Collected data entries:
----------

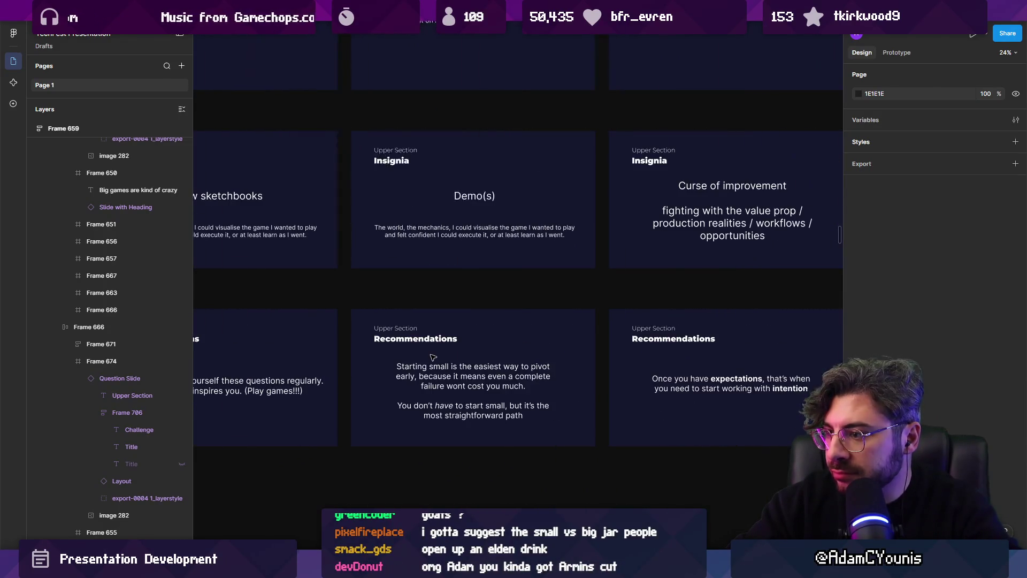
scroll(444, 369, "left", 10)
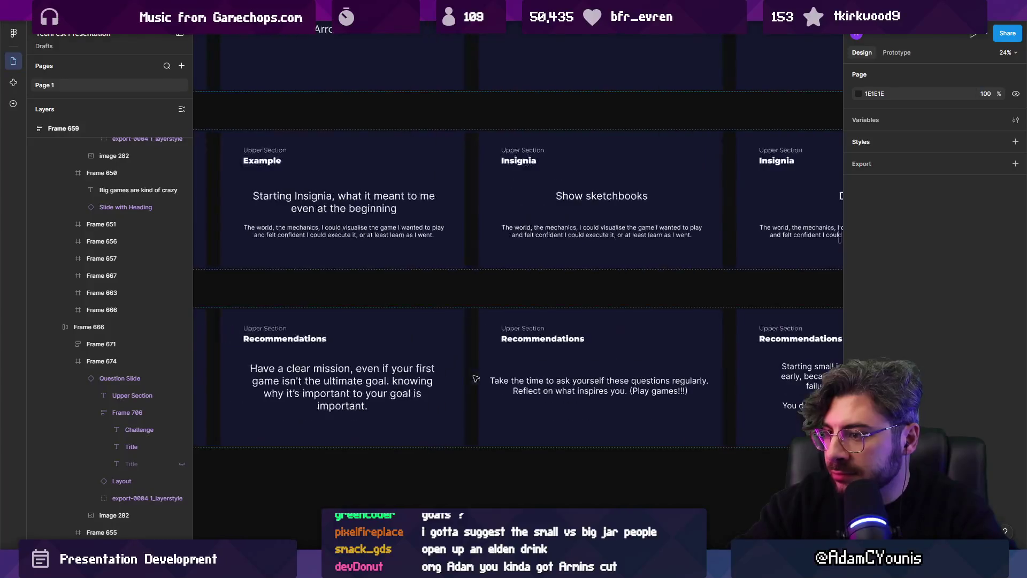
scroll(473, 394, "left", 8)
left_click(467, 400)
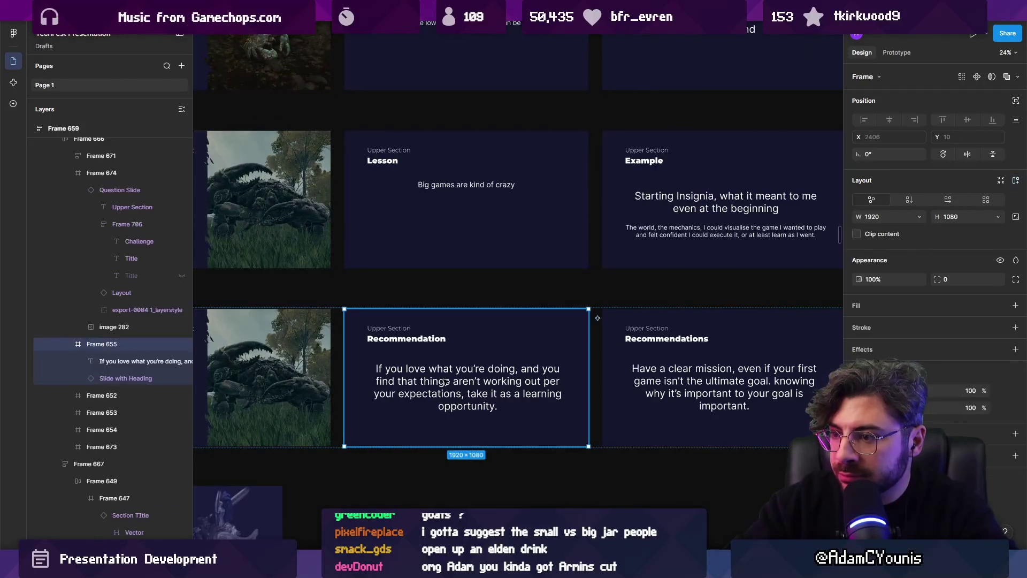
left_click(487, 431)
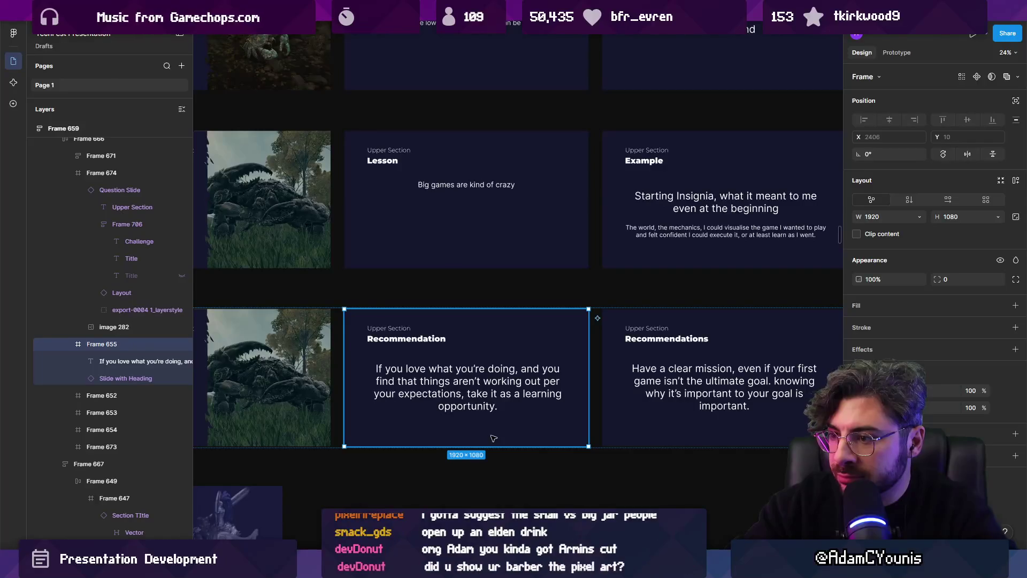
scroll(495, 422, "down", 5)
scroll(356, 399, "up", 5)
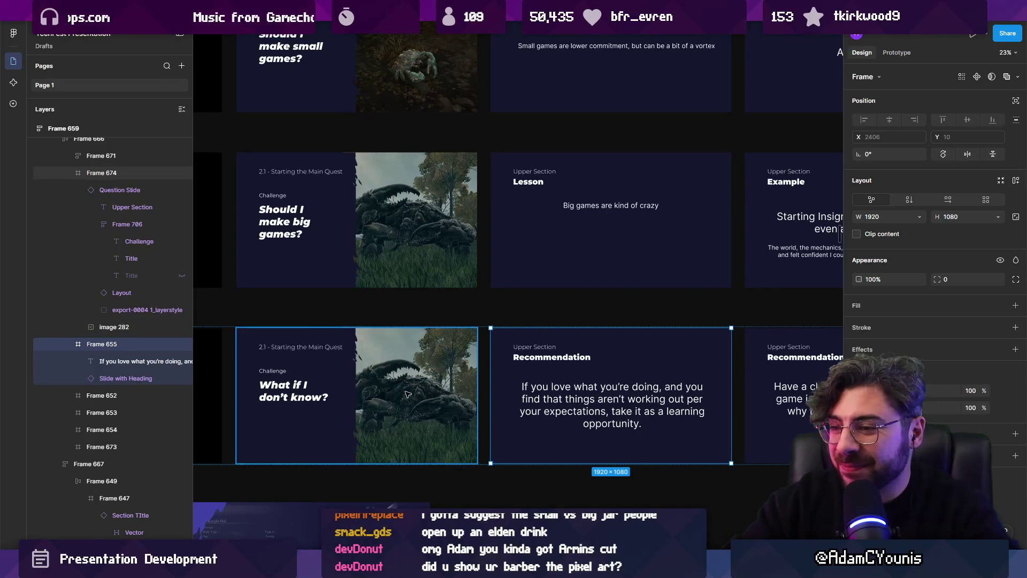
- Search Google Images for 'baby and giant crab together elden ring'
left_click(481, 482)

----------

◆ TASK REQUIREMENTS ◆
Output the records above verbatim. Pictures stay out.

◆ SOLUTION ◆
scroll(444, 369, "left", 10)
scroll(473, 394, "left", 8)
left_click(467, 400)
left_click(487, 431)
scroll(495, 422, "down", 5)
scroll(356, 399, "up", 5)
- Search Google Images for 'baby and giant crab together elden ring'
left_click(481, 482)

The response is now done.